I am sure these are all very nice people, but they are so deeply involved with the financial system that they have lost their perspective. And that is a general problem with some of the professions like economics and financial reporting. Perhaps this is why we seem to be getting the best information on this from non-financial sources, with a few notable exceptions.

This is a fine example of the credibility trap. The truth is so damaging to oneself as a member of a particular status quo that it can rarely be admitted, and if admitted, cannot be taken seriously. After all, the game is rigged, and everyone knows. Well at least everyone who counts, but for anyone who says it before its time they are ridiculed, shunned, and dismissed.

As I have said, at least CNBC is willing occasionally to entertain such discussions, as opposed to the extended infomercials and streaming agitprop carried in the guise of reporting on some of the other corporate news channels.

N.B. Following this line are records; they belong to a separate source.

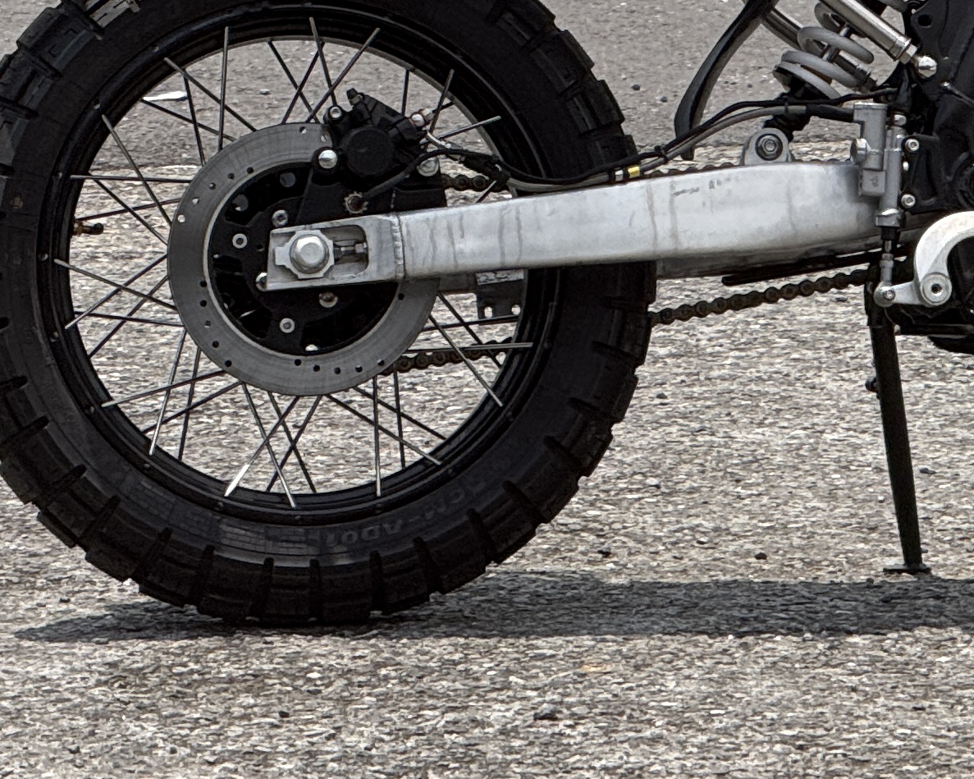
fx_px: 11470
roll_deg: -0.3
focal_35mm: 398
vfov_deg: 3.9
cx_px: 1168
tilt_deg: -4.1
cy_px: -239
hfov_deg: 4.8
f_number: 2.8
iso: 50
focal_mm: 15.66
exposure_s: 1/1818
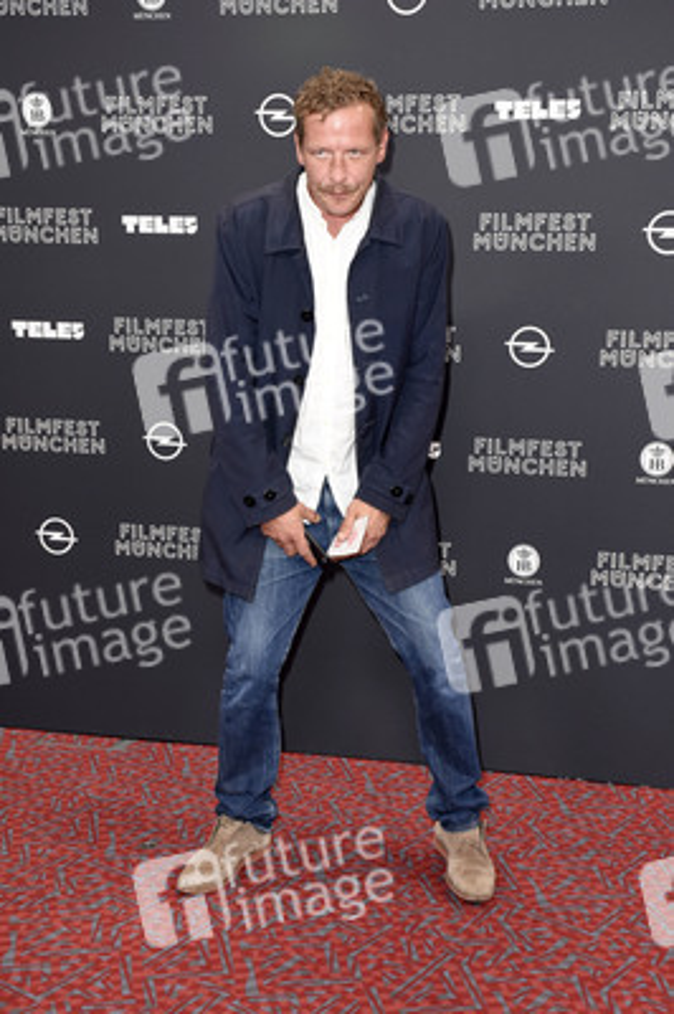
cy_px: 507
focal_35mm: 48
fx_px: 1350
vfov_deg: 41.1
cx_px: 337
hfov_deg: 28.0
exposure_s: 1/160
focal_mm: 32
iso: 800
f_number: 6.3
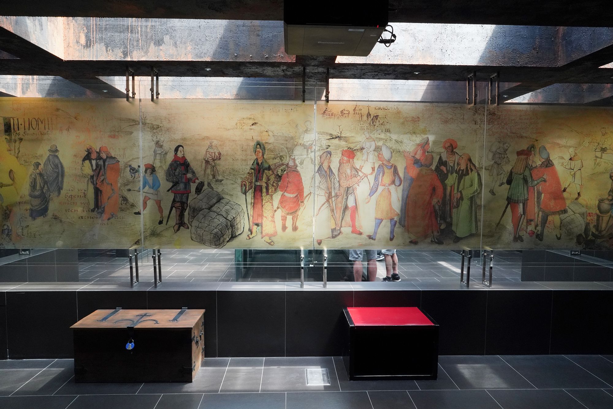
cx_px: 306
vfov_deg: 53.1
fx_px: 409
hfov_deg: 73.7
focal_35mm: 24
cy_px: 204
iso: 3200
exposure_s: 1/80
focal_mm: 24
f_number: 16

After a long discussion of how the private sector must suffer further, a somewhat eccentric but interesting review of the European postwar economies, and some additional economic babytalk, the group segways to JPM's upcoming earnings report and the London Banking scandal.

I particularly enjoyed Chris Whalen's description of JPM's CIO as a 'rogue hedge fund in London.' He knows better. And the dismissal of the LIBOR scandal as business as usual, which Mervyn King recently described as 'a culture of deceit,' is truly interesting. Does such self-serving hypocrisy have any limits, to not even bother to feign surprise?

I do not wish to pick on Chris, but he is a smart and generally well-educated fellow, a graduate of Villanova, but he is still a creature of the system, a former employee of the NY Fed and Bear Stearns, and captive to a cultural mind set, perhaps without even realizing it, that is apparent to an outsider.

Whalen: None of its [JPM's CIO losses] are acceptable, but see the whole point is Jamie got entangled in the media. (He got caught lying and gambling with customer money - Jesse) If this had just been a reported loss with a lot of other numbers we wouldn't be talking about it. It's a trivial number in the grand scheme of things.

Sorkin: What may be less trivial is this situation, this scandal involving LIBOR.

Whalen: Ah well, welcome to the banking industry. Come on, uh, you know... (wink wink, nod nod)

Sorkin: You hear about these things...

Whalen: Foreign exchange, Libor...

Sorkin: You used to think these were conspiracy theories. Right? You hear this about people manipulating LIBOR, you hear about people manipulating the silver market, and you'd say...

Michelle: And they are!

Sorkin: And they are!

And that, ladies and gentlemen, is the credibility trap in action, during the late stage decline and failure of a thoroughly rotten economic status quo.